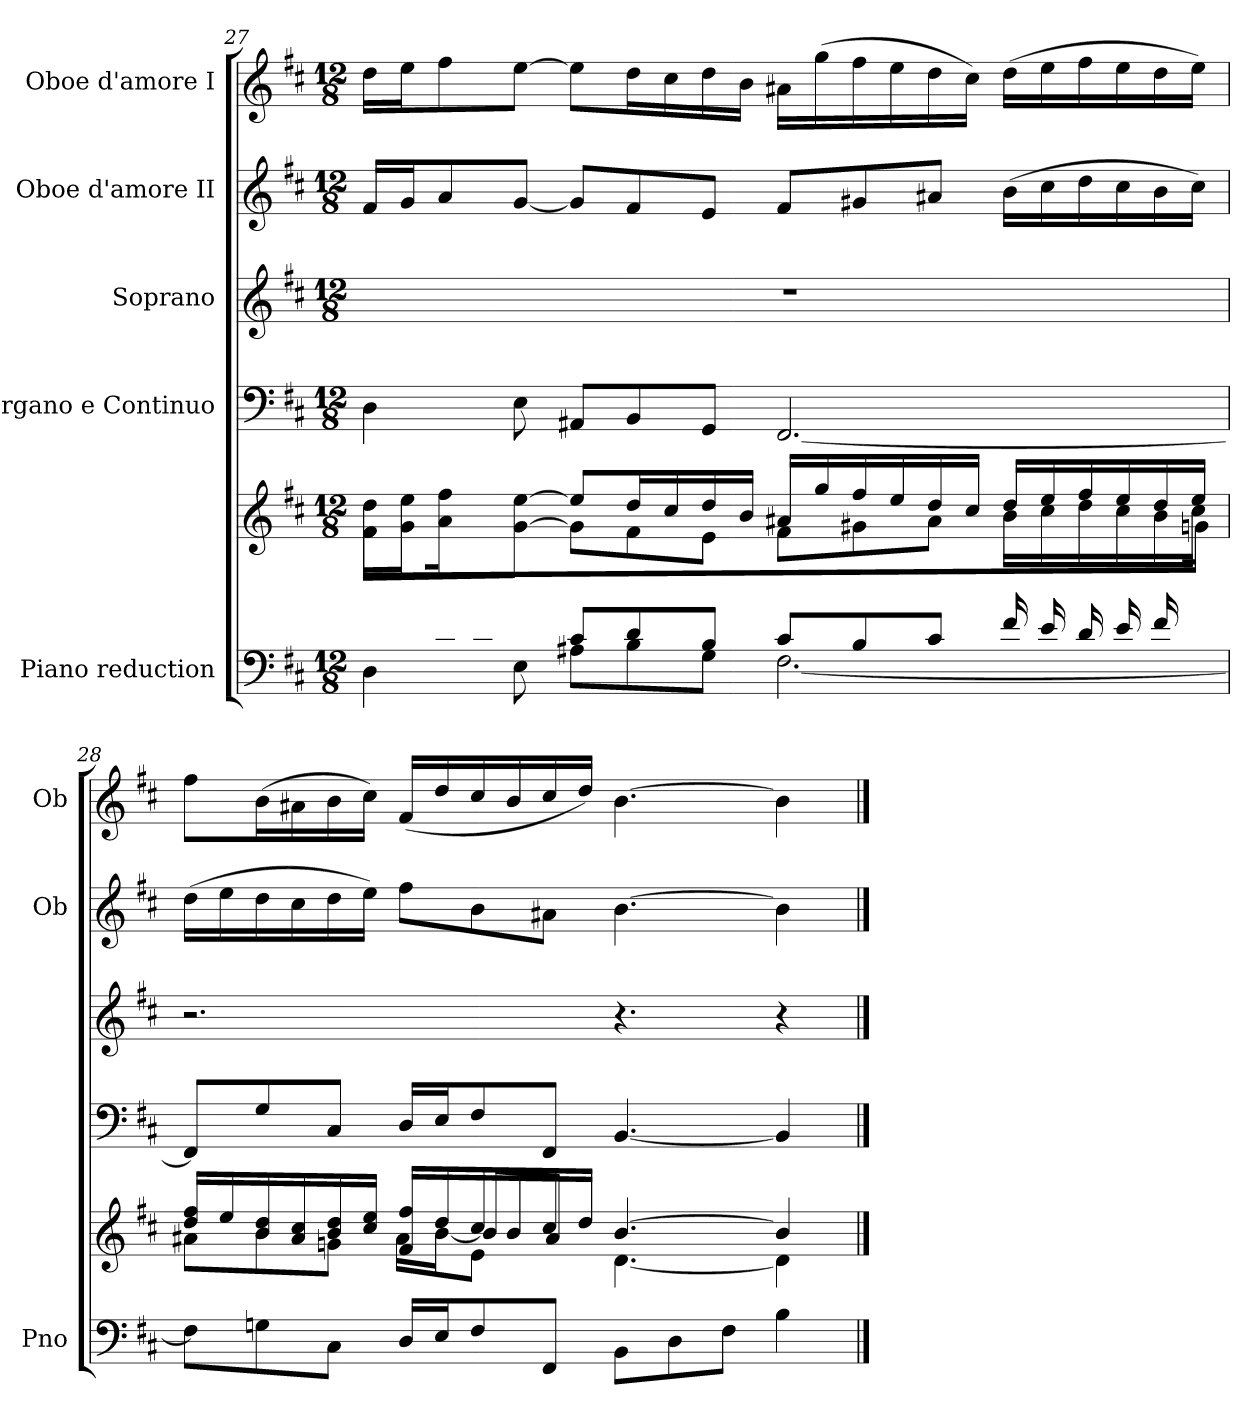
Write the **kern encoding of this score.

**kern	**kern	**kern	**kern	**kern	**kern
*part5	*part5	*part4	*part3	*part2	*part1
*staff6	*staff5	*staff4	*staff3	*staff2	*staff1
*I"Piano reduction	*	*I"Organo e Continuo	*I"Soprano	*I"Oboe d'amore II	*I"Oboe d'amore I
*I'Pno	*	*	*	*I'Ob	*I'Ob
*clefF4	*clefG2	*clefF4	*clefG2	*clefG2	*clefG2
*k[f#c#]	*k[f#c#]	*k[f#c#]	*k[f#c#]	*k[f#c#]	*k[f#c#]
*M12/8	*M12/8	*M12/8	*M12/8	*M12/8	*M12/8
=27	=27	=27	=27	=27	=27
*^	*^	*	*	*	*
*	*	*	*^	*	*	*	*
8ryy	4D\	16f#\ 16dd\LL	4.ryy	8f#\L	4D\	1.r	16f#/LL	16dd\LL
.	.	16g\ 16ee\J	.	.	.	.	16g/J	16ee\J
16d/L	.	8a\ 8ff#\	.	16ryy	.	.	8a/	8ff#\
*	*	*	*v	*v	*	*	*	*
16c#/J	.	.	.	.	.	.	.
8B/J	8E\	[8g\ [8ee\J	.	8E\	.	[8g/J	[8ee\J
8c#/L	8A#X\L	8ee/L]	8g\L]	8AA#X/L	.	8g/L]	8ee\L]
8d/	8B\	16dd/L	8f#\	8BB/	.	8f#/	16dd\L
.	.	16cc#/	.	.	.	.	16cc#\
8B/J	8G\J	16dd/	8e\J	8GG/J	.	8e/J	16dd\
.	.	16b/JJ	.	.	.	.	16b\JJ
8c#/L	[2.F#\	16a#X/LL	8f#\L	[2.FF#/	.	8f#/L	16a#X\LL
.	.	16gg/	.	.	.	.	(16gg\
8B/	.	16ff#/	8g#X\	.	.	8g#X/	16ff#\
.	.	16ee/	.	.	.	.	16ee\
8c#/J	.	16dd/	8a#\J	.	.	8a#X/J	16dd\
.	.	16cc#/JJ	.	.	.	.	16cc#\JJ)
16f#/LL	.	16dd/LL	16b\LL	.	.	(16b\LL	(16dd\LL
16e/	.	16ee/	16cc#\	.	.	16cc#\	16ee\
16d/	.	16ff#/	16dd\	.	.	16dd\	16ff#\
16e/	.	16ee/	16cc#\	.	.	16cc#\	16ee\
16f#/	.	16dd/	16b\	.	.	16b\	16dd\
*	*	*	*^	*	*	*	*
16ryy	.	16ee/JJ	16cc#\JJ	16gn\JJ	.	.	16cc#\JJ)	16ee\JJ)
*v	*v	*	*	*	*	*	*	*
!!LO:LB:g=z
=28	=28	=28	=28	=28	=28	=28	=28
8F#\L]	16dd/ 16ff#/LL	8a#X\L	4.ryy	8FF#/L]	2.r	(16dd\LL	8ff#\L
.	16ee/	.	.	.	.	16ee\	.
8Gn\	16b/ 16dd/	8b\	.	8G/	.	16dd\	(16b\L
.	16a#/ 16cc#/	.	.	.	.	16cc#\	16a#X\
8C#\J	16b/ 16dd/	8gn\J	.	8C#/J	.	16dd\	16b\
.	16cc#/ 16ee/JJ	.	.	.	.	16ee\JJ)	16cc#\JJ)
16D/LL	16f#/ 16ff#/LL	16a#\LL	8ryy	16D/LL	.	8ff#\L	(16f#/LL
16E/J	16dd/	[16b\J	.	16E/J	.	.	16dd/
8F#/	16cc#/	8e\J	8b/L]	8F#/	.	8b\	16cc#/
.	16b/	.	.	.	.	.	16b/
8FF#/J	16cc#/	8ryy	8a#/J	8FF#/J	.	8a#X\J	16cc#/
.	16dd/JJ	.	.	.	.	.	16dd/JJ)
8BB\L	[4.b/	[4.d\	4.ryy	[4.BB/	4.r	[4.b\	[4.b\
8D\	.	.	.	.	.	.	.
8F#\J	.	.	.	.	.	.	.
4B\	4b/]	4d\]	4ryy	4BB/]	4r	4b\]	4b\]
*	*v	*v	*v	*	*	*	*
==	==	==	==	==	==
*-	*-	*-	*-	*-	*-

++++++++

» Problem statement
State how many lines of the items contain the string "kern", treating uppercase and lowercase as different. Give only the number.

» Answer to this exercise
2